[Point-correspondence tracking data]
^^^^^^^^
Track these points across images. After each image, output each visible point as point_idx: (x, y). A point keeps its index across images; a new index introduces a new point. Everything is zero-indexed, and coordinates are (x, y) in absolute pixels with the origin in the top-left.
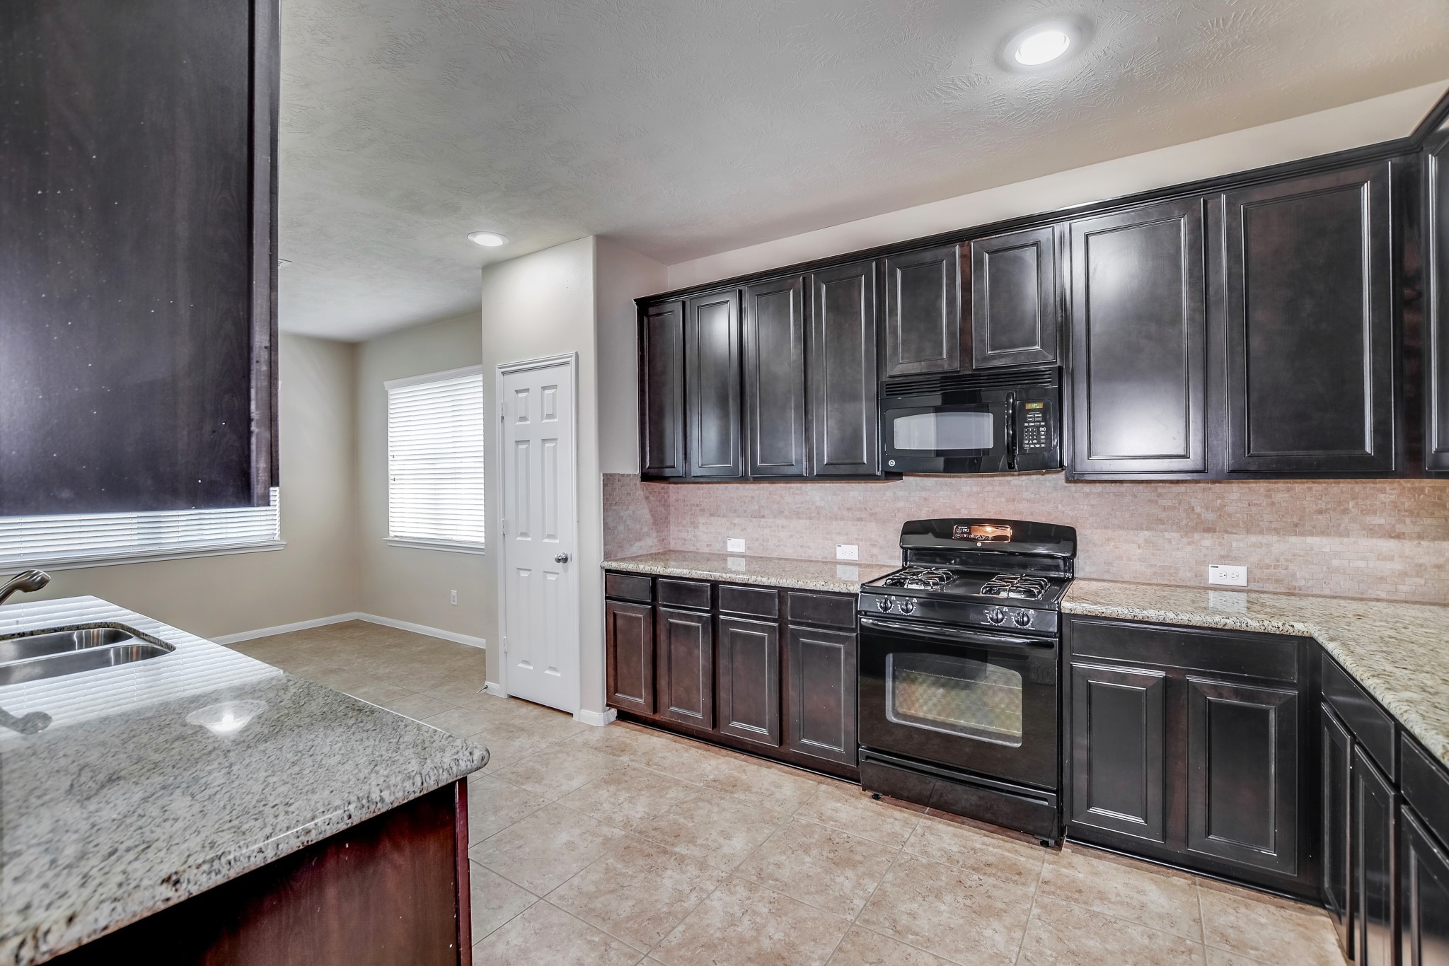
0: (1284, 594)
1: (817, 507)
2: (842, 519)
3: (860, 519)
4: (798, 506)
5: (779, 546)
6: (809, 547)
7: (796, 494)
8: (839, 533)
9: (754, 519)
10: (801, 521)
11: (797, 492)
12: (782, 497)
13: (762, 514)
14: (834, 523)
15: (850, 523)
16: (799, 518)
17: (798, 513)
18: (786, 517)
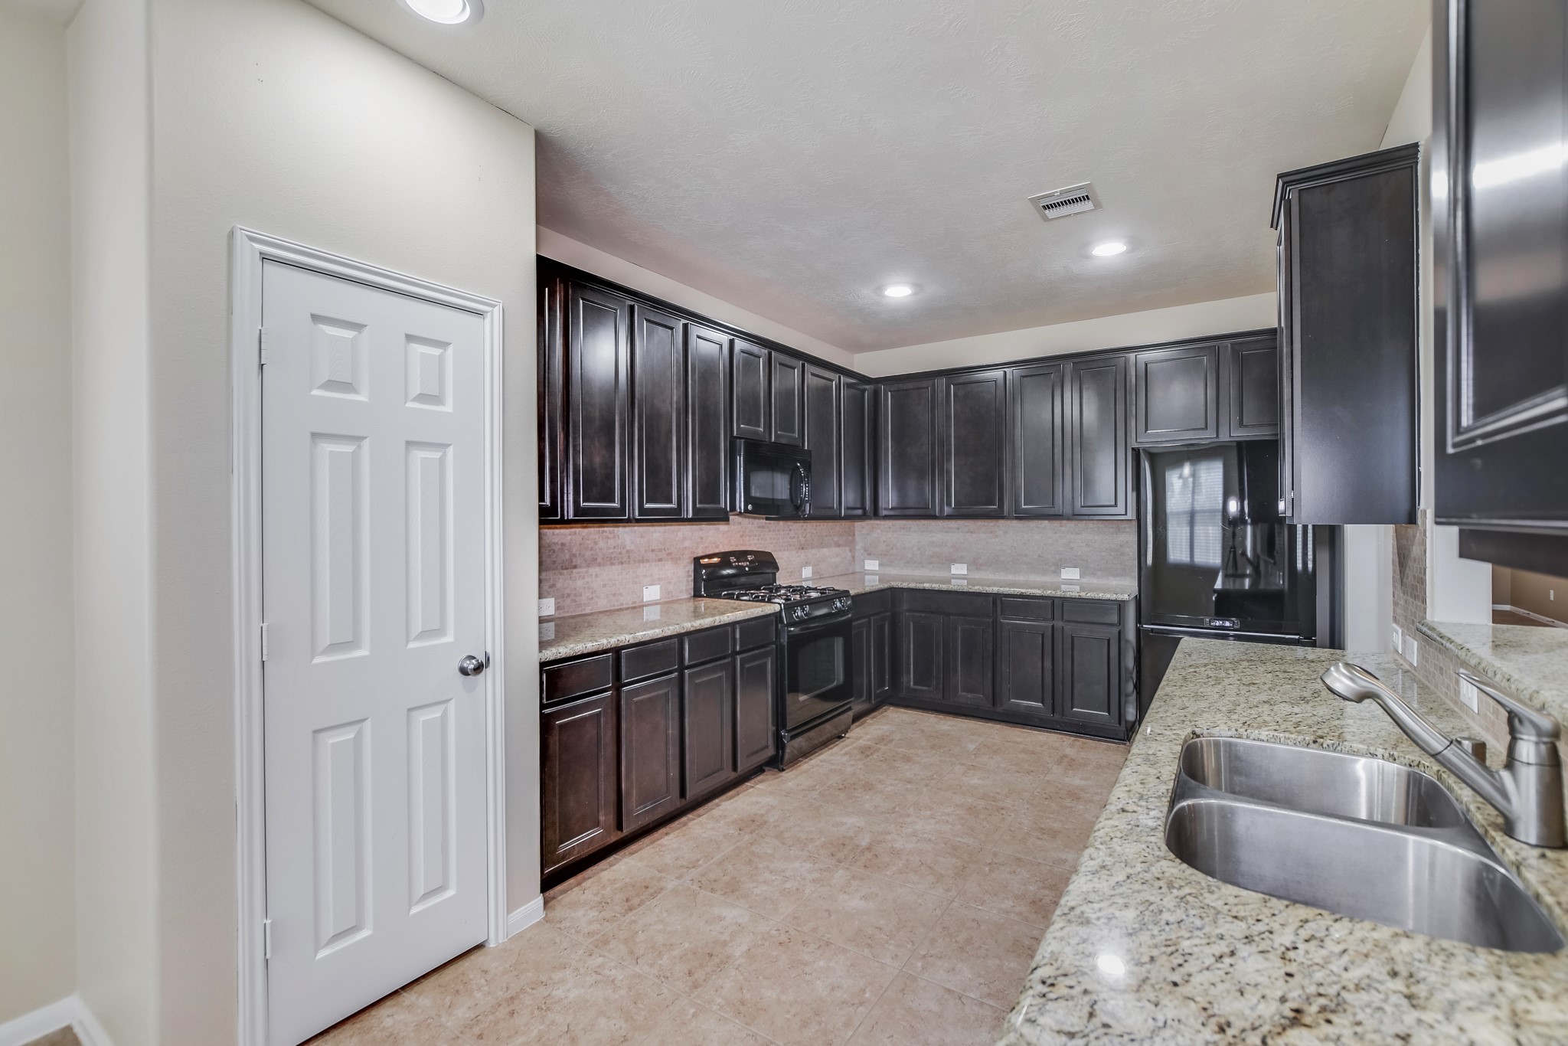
^^^^^^^^
- Work item:
Can you reproduce all of the rows above verbatim, leaving the pictures out?

- Response for this exercise:
Track these points across images. After each image, output each visible point as point_idx: (x, y). A point keeps its index across images; a new index introduces a new point. Everything is zero-indexed, and coordinates are (x, y) in absolute pixels with the origin in the top-left.
0: (1284, 594)
1: (817, 507)
2: (842, 519)
3: (860, 519)
4: (798, 506)
5: (779, 546)
6: (809, 547)
7: (796, 494)
8: (839, 533)
9: (754, 519)
10: (801, 521)
11: (797, 492)
12: (782, 497)
13: (762, 514)
14: (834, 523)
15: (850, 523)
16: (799, 518)
17: (798, 513)
18: (786, 517)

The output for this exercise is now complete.